▶ **Record set**
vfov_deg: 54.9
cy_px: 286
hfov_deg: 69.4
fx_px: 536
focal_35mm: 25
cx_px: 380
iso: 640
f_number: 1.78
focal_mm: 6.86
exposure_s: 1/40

--

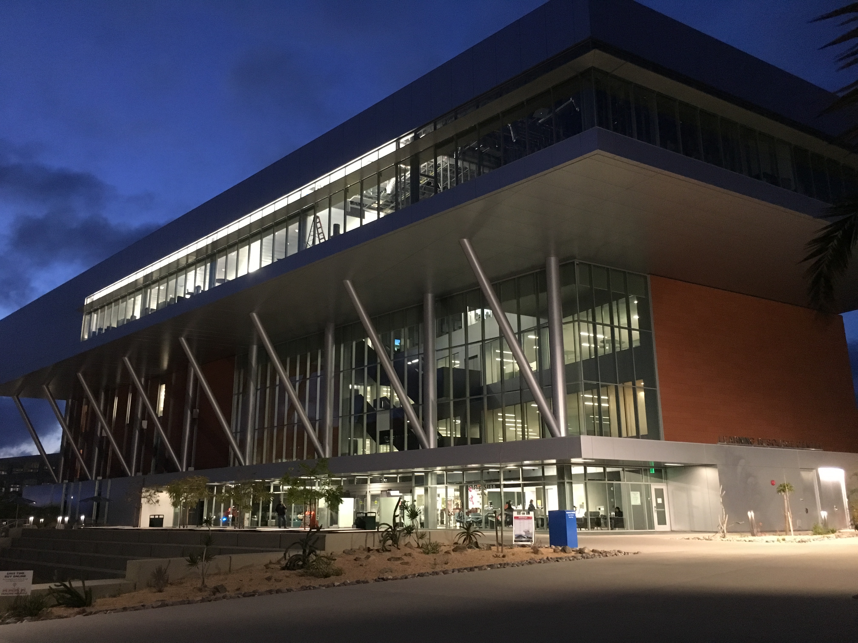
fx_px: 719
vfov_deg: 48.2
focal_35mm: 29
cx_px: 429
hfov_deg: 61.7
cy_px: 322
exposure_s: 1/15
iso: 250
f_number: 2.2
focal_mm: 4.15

▶ **Exercise aim**
In the material above, transcribe exactly the lines beginning at the one with "focal_35mm: 29" and ending at the one with "focal_mm: 4.15", both included.

▶ **Your response**
focal_35mm: 29
cx_px: 429
hfov_deg: 61.7
cy_px: 322
exposure_s: 1/15
iso: 250
f_number: 2.2
focal_mm: 4.15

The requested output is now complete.